21 Nov Using Fly Ash: Greener Concrete
The foundation is well underway at Desert Rain, the Living Building Challenge home we are building in one of Bend, Oregon’s older neighborhoods. At every step of the way, this project involves careful consideration of the materials used, where they come from, how they are manufactured, how they will perform, and how they will effect the occupants of the home. So it is no surprise, that we are using a green product for the concrete foundation.

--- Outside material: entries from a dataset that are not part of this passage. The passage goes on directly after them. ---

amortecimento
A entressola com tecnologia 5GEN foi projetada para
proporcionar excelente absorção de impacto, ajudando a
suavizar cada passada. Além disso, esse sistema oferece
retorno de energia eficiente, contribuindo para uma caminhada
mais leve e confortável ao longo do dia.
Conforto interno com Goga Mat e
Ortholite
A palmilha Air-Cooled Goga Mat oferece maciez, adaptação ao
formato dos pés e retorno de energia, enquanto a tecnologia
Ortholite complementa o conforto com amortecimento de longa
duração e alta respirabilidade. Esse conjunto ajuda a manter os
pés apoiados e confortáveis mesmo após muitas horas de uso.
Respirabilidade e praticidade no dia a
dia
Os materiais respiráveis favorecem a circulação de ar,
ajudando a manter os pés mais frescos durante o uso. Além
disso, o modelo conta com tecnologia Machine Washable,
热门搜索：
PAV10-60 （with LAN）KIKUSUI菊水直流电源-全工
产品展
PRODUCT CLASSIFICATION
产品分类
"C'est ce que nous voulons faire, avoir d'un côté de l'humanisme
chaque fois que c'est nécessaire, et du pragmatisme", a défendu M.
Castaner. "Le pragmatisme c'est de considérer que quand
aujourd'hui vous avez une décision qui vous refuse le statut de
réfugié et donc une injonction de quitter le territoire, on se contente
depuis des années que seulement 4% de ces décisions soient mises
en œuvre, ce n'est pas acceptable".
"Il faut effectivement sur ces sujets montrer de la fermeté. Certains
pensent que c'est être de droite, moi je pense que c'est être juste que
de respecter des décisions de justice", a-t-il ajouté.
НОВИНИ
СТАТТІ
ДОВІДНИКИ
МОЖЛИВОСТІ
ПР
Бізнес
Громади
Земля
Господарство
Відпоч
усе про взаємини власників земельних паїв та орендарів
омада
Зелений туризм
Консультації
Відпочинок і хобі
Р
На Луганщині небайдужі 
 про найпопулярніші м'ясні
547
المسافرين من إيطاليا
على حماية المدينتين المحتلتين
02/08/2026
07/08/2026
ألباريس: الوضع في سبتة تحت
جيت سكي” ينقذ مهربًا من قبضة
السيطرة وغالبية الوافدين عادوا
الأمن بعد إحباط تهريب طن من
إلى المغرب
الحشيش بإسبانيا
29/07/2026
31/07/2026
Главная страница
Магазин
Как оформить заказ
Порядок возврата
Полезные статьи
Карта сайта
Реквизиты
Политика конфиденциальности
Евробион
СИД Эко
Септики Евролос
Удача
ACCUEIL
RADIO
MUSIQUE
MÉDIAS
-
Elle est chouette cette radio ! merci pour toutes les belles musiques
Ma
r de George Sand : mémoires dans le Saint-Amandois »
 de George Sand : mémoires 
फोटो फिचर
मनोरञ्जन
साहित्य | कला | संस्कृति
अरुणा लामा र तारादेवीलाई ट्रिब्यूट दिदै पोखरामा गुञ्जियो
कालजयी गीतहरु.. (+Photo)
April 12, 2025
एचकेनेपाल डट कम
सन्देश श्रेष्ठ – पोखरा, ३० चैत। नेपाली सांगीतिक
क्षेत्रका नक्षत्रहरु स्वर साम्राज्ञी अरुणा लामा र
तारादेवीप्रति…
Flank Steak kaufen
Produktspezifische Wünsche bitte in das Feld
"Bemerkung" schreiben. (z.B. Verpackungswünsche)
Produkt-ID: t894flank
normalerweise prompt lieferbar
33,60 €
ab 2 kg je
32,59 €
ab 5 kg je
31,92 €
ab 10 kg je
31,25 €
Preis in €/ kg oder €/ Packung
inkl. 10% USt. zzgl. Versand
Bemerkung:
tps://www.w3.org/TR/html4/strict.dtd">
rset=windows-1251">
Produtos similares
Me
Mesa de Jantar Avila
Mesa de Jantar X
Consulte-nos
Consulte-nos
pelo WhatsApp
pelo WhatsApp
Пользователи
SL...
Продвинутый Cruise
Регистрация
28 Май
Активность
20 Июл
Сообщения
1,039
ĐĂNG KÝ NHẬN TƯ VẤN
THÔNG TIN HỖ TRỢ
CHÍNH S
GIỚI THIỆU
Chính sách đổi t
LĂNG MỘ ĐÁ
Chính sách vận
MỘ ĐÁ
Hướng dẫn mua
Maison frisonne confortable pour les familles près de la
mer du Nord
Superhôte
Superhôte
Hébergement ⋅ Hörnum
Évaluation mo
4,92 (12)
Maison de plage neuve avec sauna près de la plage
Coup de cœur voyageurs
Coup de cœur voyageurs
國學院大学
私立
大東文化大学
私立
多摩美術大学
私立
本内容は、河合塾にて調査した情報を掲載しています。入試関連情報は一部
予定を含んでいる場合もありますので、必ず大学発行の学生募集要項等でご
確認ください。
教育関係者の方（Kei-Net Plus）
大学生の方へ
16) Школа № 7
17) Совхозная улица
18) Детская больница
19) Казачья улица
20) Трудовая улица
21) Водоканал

Basic concrete is a mixture of cement, aggregate, and water. Manufacturing cement takes a lot of energy. For every ton of cement manufactured, about 6.5 million BTUs of energy are consumed. In the production of each ton of cement, about one ton of carbon dioxide is released. Experts estimate that cement production contributes to about 7 percent of carbon dioxide emissions from human sources. For every ton of cement that is replaced by an alternative substance, we save enough electricity to power the average American home for 24 days, and reduce carbon dioxide emissions equal to two months use of an automobile.
Using Fly Ash
Fly ash, which is the particulate matter collected by pollution-control equipment from the smokestacks of coal-burning power plants, can be used as a substitute to cement. In addition to being a substitute for cement, using the fly ash diverts this power plant bi-product from the waste stream. Mixes in which up to 25% of the cement is replaced by fly ash are quite common. The concentration of fly ash in the concrete for the Desert Rain foundation has 2-3 times the amount of fly ash traditionally used.
When cement cures, it leaves behind some hydrated lime. Adding fly ash allows that lime to cure as well, making the concrete stronger and less porous. In general, the resistance of a concrete structure to corrosion, depends on the water-tightness of the concrete. The water-tightness is greatly influenced by the amount of mixing-water, type and amount of supplementary cementing materials, curing, and cracking resistance of concrete. High-volume fly ash concrete mixtures are able to provide excellent water-tightness and durability.